Written task: Rewrite the entries below, replacing "chart" with "graph" and changing nothing else. Omit the pictures.

Data section:
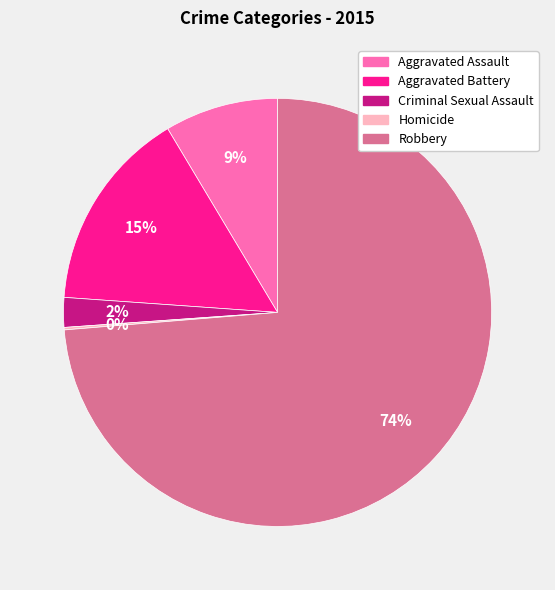

Which slice is the largest?

Robbery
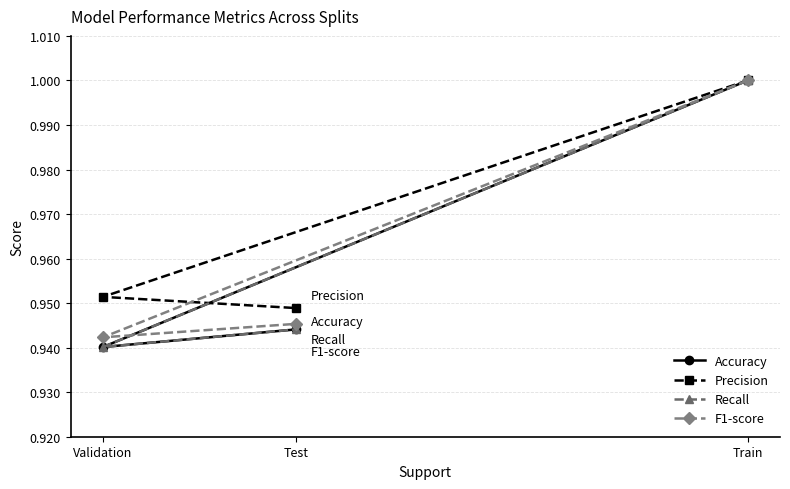

Does the chart display data point markers on the line(s)?

Yes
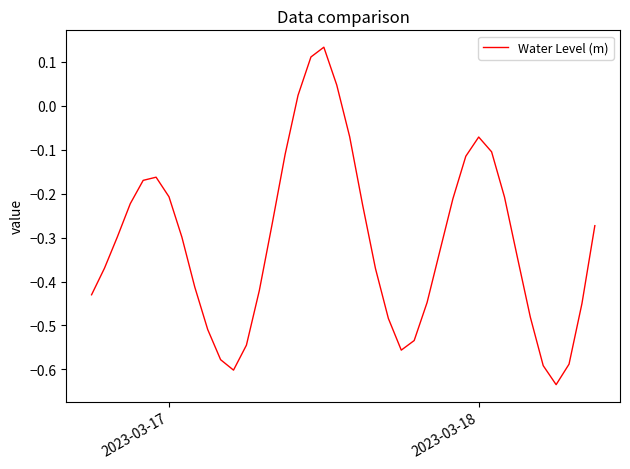

What is the difference between the maximum and minimum values?

0.8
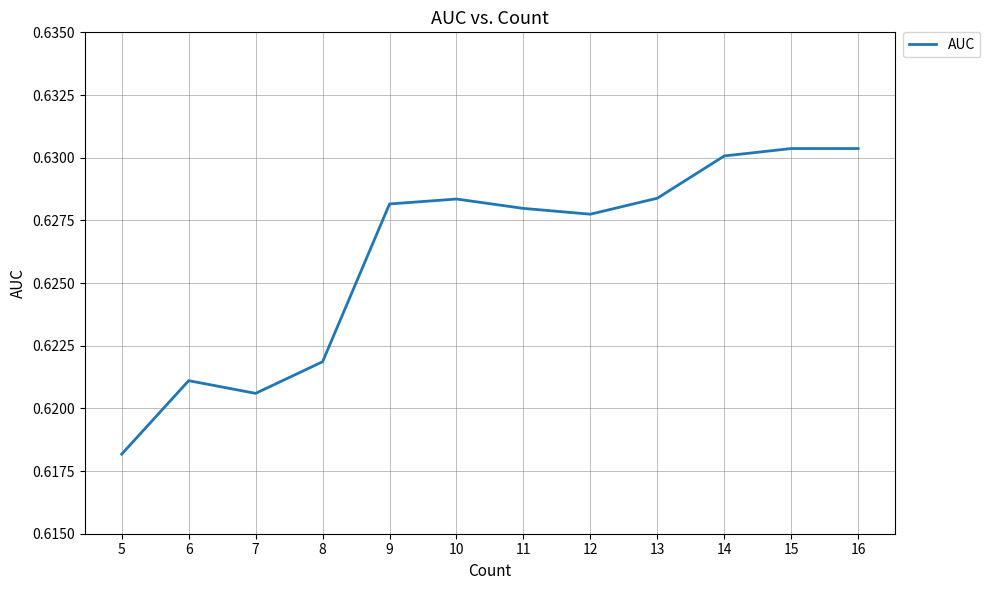

True or false: the data shows 0.3 at 11.

False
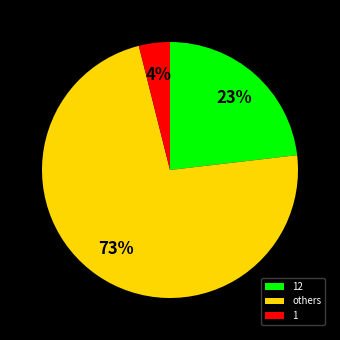

Does any single category account for the majority?

Yes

Solved exercise:
Which slice is the largest?

Robbery

Does the graph display data point markers on the line(s)?

Yes

What is the difference between the maximum and minimum values?

0.8

True or false: the data shows 0.3 at 11.

False

Does any single category account for the majority?

Yes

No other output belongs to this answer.